The Walking Dead – S2E7
The Walking Dead “Pretty Much Dead Already” (Review)
The midseason finale of The Walking Dead is nothing short of remarkable; the drama is alive and kicking, the action is rapid fire and the twists and reveals showcased in this episode completely erase any downtime offered by the previous few episodes. Michelle MacLaren does a fantastic job of extracting the massive entertainment fans have been begging for.
Glenn continues on in his overtly honest ways, revealing to the entire group that Hershel’s been hoarding walkers in the barn. Naturally, this ignites more strain between he and Maggie, as he’d promised not to mention the load of flesh chompers lingering on the farm. But the explosion it signals amongst the group itself is far more dynamic, and clearly, clearly detrimental to the cohesive nature of the group; segregation is becoming more obvious with each scene.
Rick continues to keep as cool a head as possible, further engaging in discussions with Hershel in regards to the walkers as well as all of their futures.

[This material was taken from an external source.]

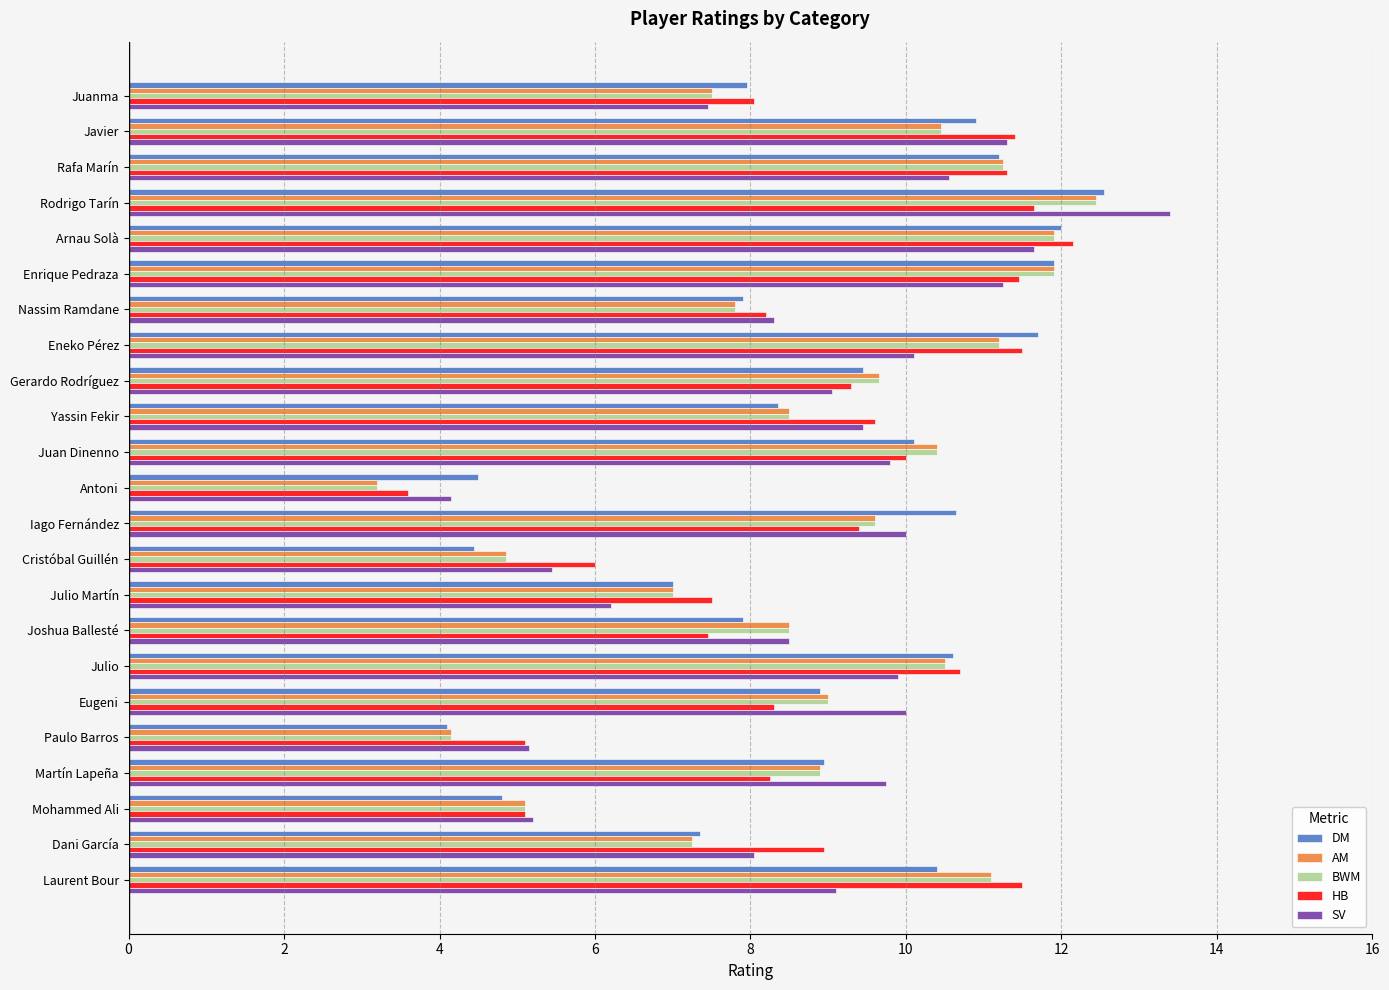

True or false: DM has a value of 5.0 at Joshua Ballesté.

False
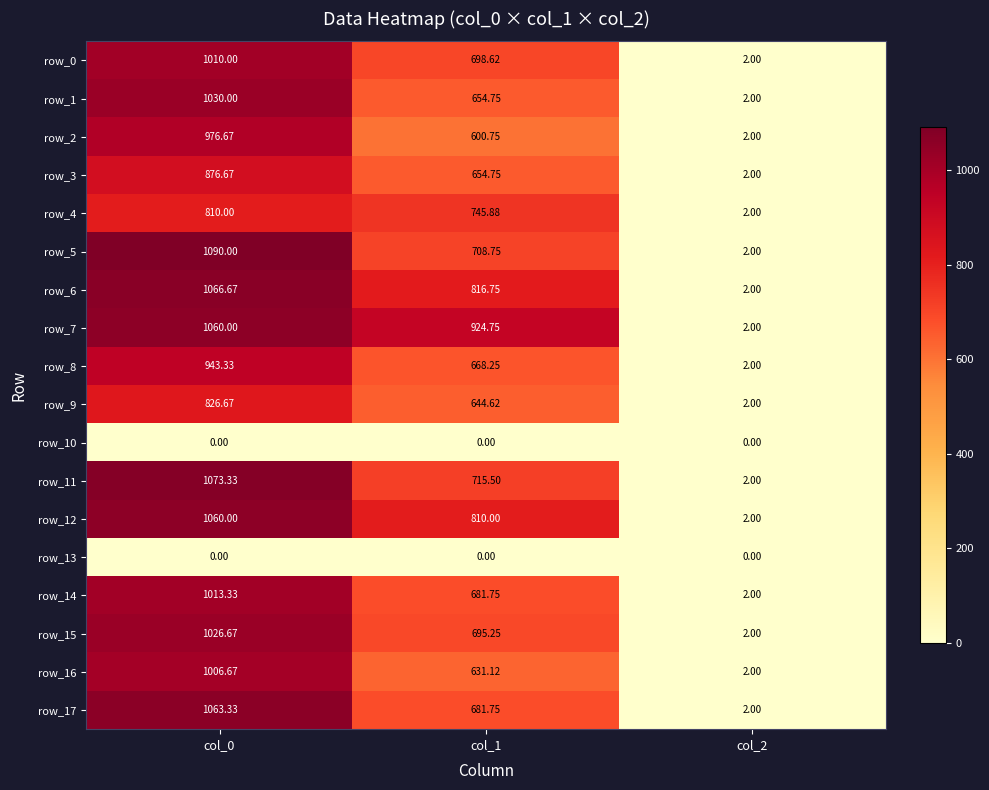

What is the approximate value of row_8 at col_0?

943.3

Shane on the other hand is fuming in a way we’ve yet to see. Not only is he burdened by the presence of the zombies, he’s enraged with Dale, who attempts to hide the groups guns to prevent any reckless accidents, and he’s just learned from Lori that she’s with child; there’s certainly a chance it’s Shane’s. This is one guy having a horrific day.
Hershel requests Rick assistance in ensnaring two random zombies, which he plans to bring back to the barn and house. Things however take a flying leap off the deep end upon their return to the farm. Shane spots the insanity from a distance, and snaps. Here we get the opportunity to see Jon Bernthal really tap into the powerful acting prowess he possesses; this man transforms from an edgy anti-hero to a full blown madman in the stretch of about five minutes.
Shane rallies the survivors with a pep talk fit to be delivered by a drill sergeant, and before Hershel can make any attempt at preventing complete chaos, Shane’s got the barn open, allowing the trapped walkers to stumble directly into fire from those surrounding the barn. As illogical as Hershel’s idea of the walkers may be, Scott Wilson admittedly forces true sympathy with his wonderful performance. As stimulating as this madness may be, there’s another twist in store for viewers, and it’s nothing short of genius. With the barn seemingly empty, the surrounding crowd begins to lower their defenses, when one last stray slowly shambles from the structure. To the terror of everyone present, it’s Sophia, Carol’s daughter that they’ve been searching for endlessly.
In a tactical maneuver by some clever scribes and a remarkably capable director, Shane’s surge of dominance and power is diminished, as Rick is reestablished as the leader of the group when he’s forced to be the one to fall Sophia. Brilliant tactical ploy on the crew’s part that’s now got this writer dying to see the second portion of this season get back underway.